The Bush administration, which last year pulled out of the negotiations that produced the Kyoto agreement, has refused to take a similarly active role to promote renewables. Though Bush recently revived the wind energy tax credit, his energy plan includes no national mandates for renewables and instead looks largely to coal, oil, and nuclear power to feed the nation's future energy demand.

Of course, wind alone could never fully supplant those sources. While the fuel is essentially free, the vagaries of the weather don't guarantee enough wind to keep the lights on 24/7. Moreover, while wind resources in places like Texas, North Dakota, and Kansas -- the nation's windiest states -- are abundant, they tend to be far from the population centers that most need power, and transmission lines lose a great deal of electricity over long distances.

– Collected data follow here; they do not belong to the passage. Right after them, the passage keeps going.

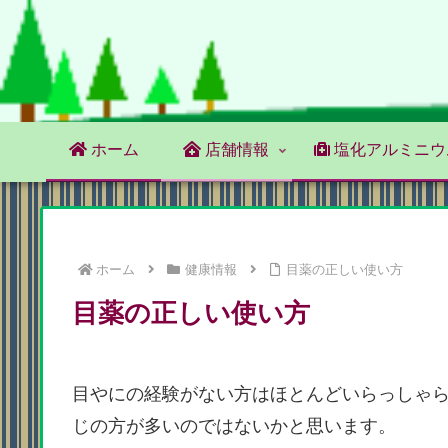
ホーム
店舗情報
塩化アルミニウ
ホーム
健康情報
目薬の正しい使い方
目薬の正しい使い方
目やにの経験がない方はほとんどいらっしゃ
じの方が多いのではないかと思います。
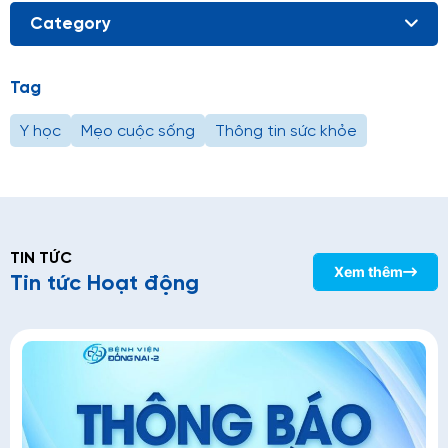
Category
Tag
Y học
Mẹo cuộc sống
Thông tin sức khỏe
TIN TỨC
Xem thêm
Tin tức Hoạt động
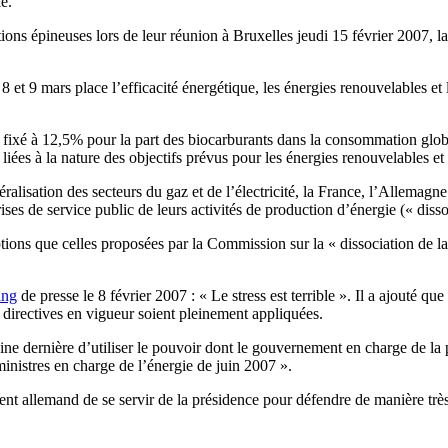
e.
stions épineuses lors de leur réunion à Bruxelles jeudi 15 février 2007, 
t 9 mars place l’efficacité énergétique, les énergies renouvelables et l
 fixé à 12,5% pour la part des biocarburants dans la consommation glob
liées à la nature des objectifs prévus pour les énergies renouvelables et 
ibéralisation des secteurs du gaz et de l’électricité, la France, l’Allem
s de service public de leurs activités de production d’énergie (« dissoc
tions que celles proposées par la Commission sur la « dissociation de la
ing
de presse le 8 février 2007 : « Le stress est terrible ». Il a ajouté q
es directives en vigueur soient pleinement appliquées.
aine dernière d’utiliser le pouvoir dont le gouvernement en charge de la 
ministres en charge de l’énergie de juin 2007 ».
t allemand de se servir de la présidence pour défendre de manière très 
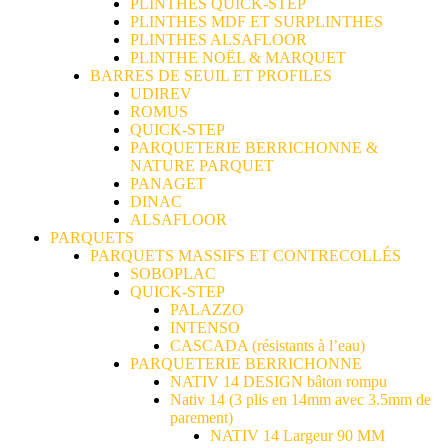
PLINTHES QUICK-STEP
PLINTHES MDF ET SURPLINTHES
PLINTHES ALSAFLOOR
PLINTHE NOËL & MARQUET
BARRES DE SEUIL ET PROFILES
UDIREV
ROMUS
QUICK-STEP
PARQUETERIE BERRICHONNE &
NATURE PARQUET
PANAGET
DINAC
ALSAFLOOR
PARQUETS
PARQUETS MASSIFS ET CONTRECOLLÉS
SOBOPLAC
QUICK-STEP
PALAZZO
INTENSO
CASCADA (résistants à l’eau)
PARQUETERIE BERRICHONNE
NATIV 14 DESIGN bâton rompu
Nativ 14 (3 plis en 14mm avec 3.5mm de
parement)
NATIV 14 Largeur 90 MM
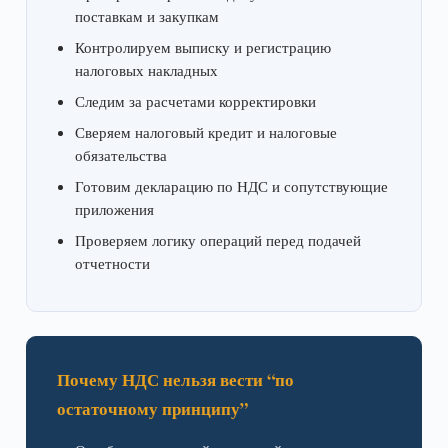
поставкам и закупкам
Контролируем выписку и регистрацию
налоговых накладных
Следим за расчетами корректировки
Сверяем налоговый кредит и налоговые
обязательства
Готовим декларацию по НДС и сопутствующие
приложения
Проверяем логику операций перед подачей
отчетности
Почему НДС нельзя вести “по
остаточному принципу”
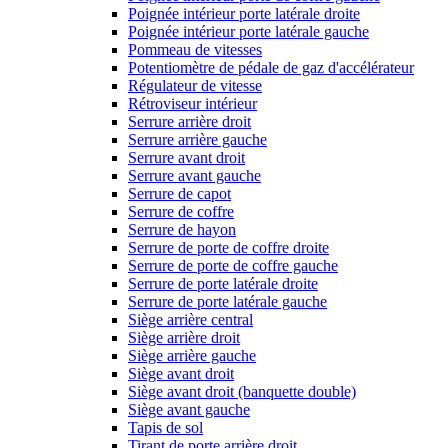
Poignée intérieur porte latérale droite
Poignée intérieur porte latérale gauche
Pommeau de vitesses
Potentiomètre de pédale de gaz d'accélérateur
Régulateur de vitesse
Rétroviseur intérieur
Serrure arrière droit
Serrure arrière gauche
Serrure avant droit
Serrure avant gauche
Serrure de capot
Serrure de coffre
Serrure de hayon
Serrure de porte de coffre droite
Serrure de porte de coffre gauche
Serrure de porte latérale droite
Serrure de porte latérale gauche
Siège arrière central
Siège arrière droit
Siège arrière gauche
Siège avant droit
Siège avant droit (banquette double)
Siège avant gauche
Tapis de sol
Tirant de porte arrière droit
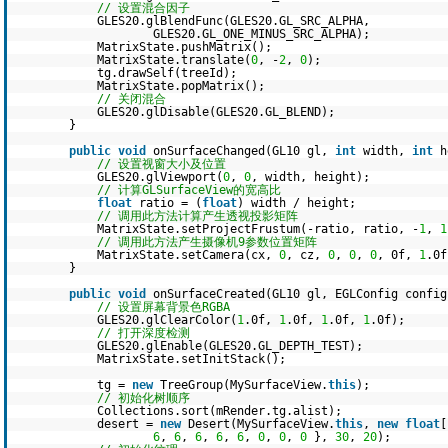
// 设置混合因子
GLES20.glBlendFunc(GLES20.GL_SRC_ALPHA,
GLES20.GL_ONE_MINUS_SRC_ALPHA);
MatrixState.pushMatrix();
MatrixState.translate(
0
, -
2
,
0
);
tg.drawSelf(treeId);
MatrixState.popMatrix();
// 关闭混合
GLES20.glDisable(GLES20.GL_BLEND);
}
public
void
onSurfaceChanged(GL10 gl,
int
width,
int
h
// 设置视窗大小及位置
GLES20.glViewport(
0
,
0
, width, height);
// 计算GLSurfaceView的宽高比
float
ratio = (
float
) width / height;
// 调用此方法计算产生透视投影矩阵
MatrixState.setProjectFrustum(-ratio, ratio, -
1
,
1
// 调用此方法产生摄像机9参数位置矩阵
MatrixState.setCamera(cx,
0
, cz,
0
,
0
,
0
, 0f,
1
.0
}
public
void
onSurfaceCreated(GL10 gl, EGLConfig config
// 设置屏幕背景色RGBA
GLES20.glClearColor(
1
.0f,
1
.0f,
1
.0f,
1
.0f);
// 打开深度检测
GLES20.glEnable(GLES20.GL_DEPTH_TEST);
MatrixState.setInitStack();
tg =
new
TreeGroup(MySurfaceView.
this
);
// 初始化树顺序
Collections.sort(mRender.tg.alist);
desert =
new
Desert(MySurfaceView.
this
,
new
float
6
,
6
,
6
,
6
,
6
,
0
,
0
,
0
},
30
,
20
);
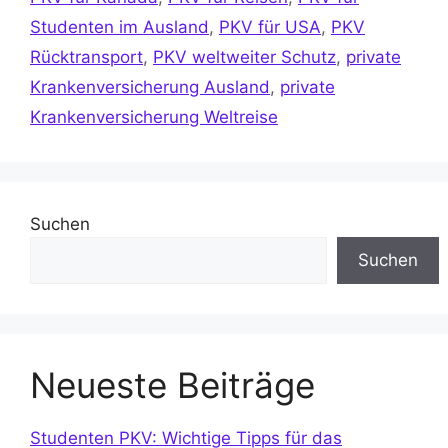
Studenten im Ausland
,
PKV für USA
,
PKV
Rücktransport
,
PKV weltweiter Schutz
,
private
Krankenversicherung Ausland
,
private
Krankenversicherung Weltreise
Suchen
Suchen
Neueste Beiträge
Studenten PKV: Wichtige Tipps für das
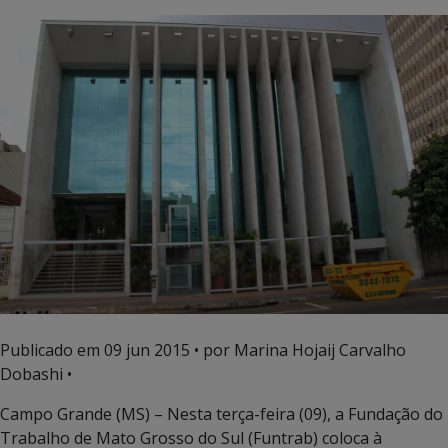
Publicado em
09 jun 2015
• por Marina Hojaij Carvalho
Dobashi •
Campo Grande (MS) – Nesta terça-feira (09), a Fundação do
Trabalho de Mato Grosso do Sul (Funtrab) coloca à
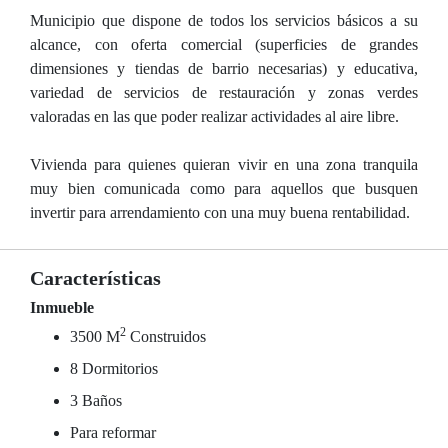
Municipio que dispone de todos los servicios básicos a su
alcance, con oferta comercial (superficies de grandes
dimensiones y tiendas de barrio necesarias) y educativa,
variedad de servicios de restauración y zonas verdes
valoradas en las que poder realizar actividades al aire libre.
Vivienda para quienes quieran vivir en una zona tranquila
muy bien comunicada como para aquellos que busquen
invertir para arrendamiento con una muy buena rentabilidad.
Características
Inmueble
2
3500 M
Construidos
8 Dormitorios
3 Baños
Para reformar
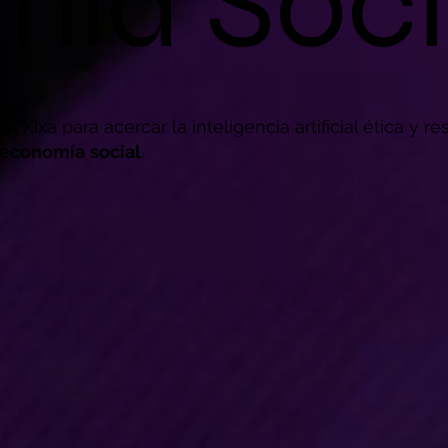
ía Soci
 Xixa para acercar la inteligencia artificial ética y r
economía
social
.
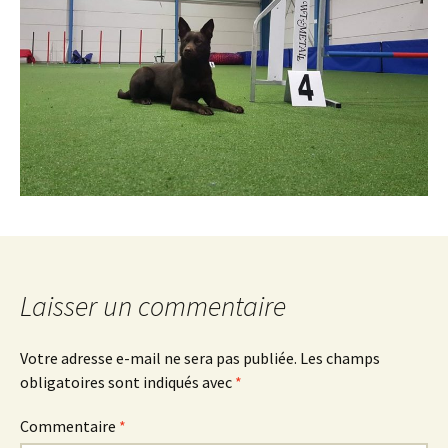
Laisser un commentaire
Votre adresse e-mail ne sera pas publiée.
Les champs
obligatoires sont indiqués avec
*
Commentaire
*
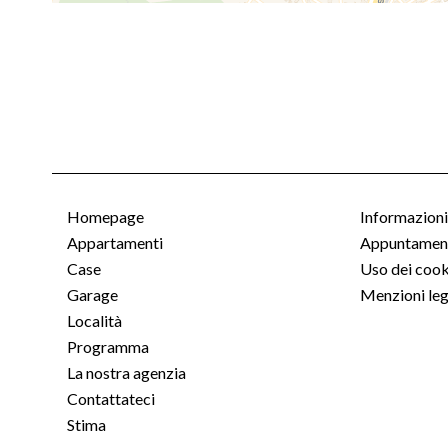
Homepage
Informazioni
Appartamenti
Appuntament
Case
Uso dei cook
Garage
Menzioni leg
Località
Programma
La nostra agenzia
Contattateci
Stima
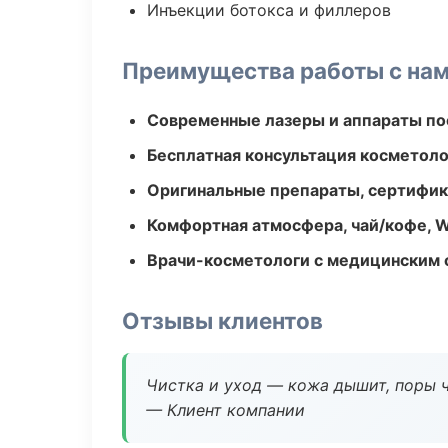
Инъекции ботокса и филлеров
Преимущества работы с на
Современные лазеры и аппараты по
Бесплатная консультация косметоло
Оригинальные препараты, сертифик
Комфортная атмосфера, чай/кофе, W
Врачи-косметологи с медицинским 
Отзывы клиентов
Чистка и уход — кожа дышит, поры 
— Клиент компании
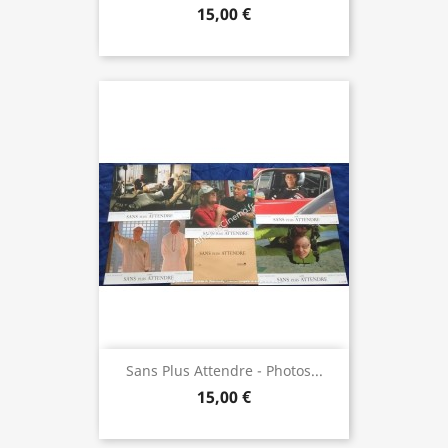
15,00 €
Sans Plus Attendre - Photos...
15,00 €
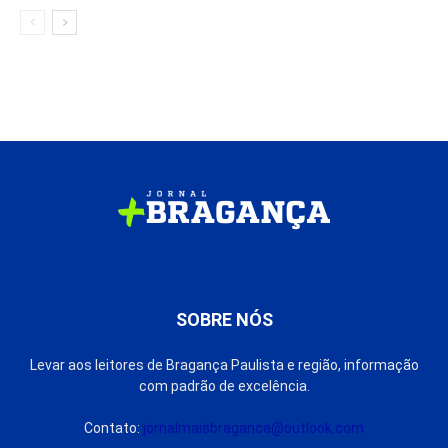
SOBRE NÓS
Levar aos leitores de Bragança Paulista e região, informação
com padrão de excelência.
Contato:
jornalmaisbraganca@outlook.com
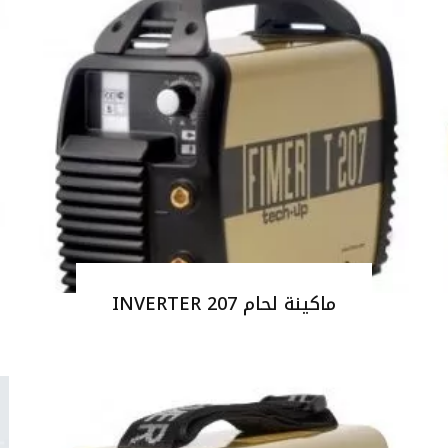
ماكينة لحام INVERTER 207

Still, the nation's wind resources are vast. According to Department of Energy estimates, those same three windiest states could meet the nation's entire electricity demand. With improvements to the transmission system, "there's absolutely no doubt that wind could supply at least 10 percent of the country's electric power," says Randall Swisher, executive director of the American Wind Energy Association, an industry research and trade group. "And it could do it without raising electricity rates." A recent report by the Union of Concerned Scientists estimated that, together with other renewable sources, wind could supply a full 20 percent of the country's electricity needs while actually reducing the average price consumers pay.

Renewable energy would get a modest boost under the energy bill passed by the Senate last spring. The measure requires companies to get at least 1 percent of their power from renewable sources by 2005, and it sets a goal of generating 10 percent of the nation's electricity from those sources by 2020. Like the Texas legislation, the bill also creates a credit trading system to help power companies meet the new requirement. "Utilities that aren't in wind-rich areas could buy credits from those where the wind is plentiful," notes Lehr, the former Colorado utilities commissioner, "which helps solve some of the geographic constraints that power generators face." The bill's House counterpart, passed last year, has no such provision.

Whether or not the measure ultimately becomes law, the idea has attracted some high-powered backers. "The federal government can set policy guidelines and then let the free market decide how they're achieved," says Robert Gates, senior vice president of development for General Electric's new wind energy division. "We did the same thing with catalytic converters. We decided to make the air cleaner. But we didn't tell companies how to do it -- just that they had to." A national renewables mandate, Gates adds, would prompt companies like G.E. to pump more money into wind and other renewable technologies, bringing down the cost even further. "We're now developing one of the biggest wind turbines ever," he notes. "And we're doing that primarily to meet the growing demand in Europe."

Futurists also envision a day when wind power can be used to electrolyze water to produce hydrogen, which can serve as a fuel for everything from cars to generators. "We can now see a future where farmers and ranchers can supply not only much of the country's electricity, but much of the hydrogen to fuel its fleet of automobiles as well," predicts Lester Brown, president of the Earth Policy Institute. "For the first time, the United States has the technology to divorce itself from Middle Eastern oil."

Of course, Brown and other environmentalists have been making grand predictions about wind for decades, only to have their ideas undermined as falling energy prices and the resulting lack of investment rendered alternative technologies unprofitable. But with the economic winds finally blowing in their favor, renewables proponents now sound less like Don Quixotes than like rational, forward-looking businesspeople.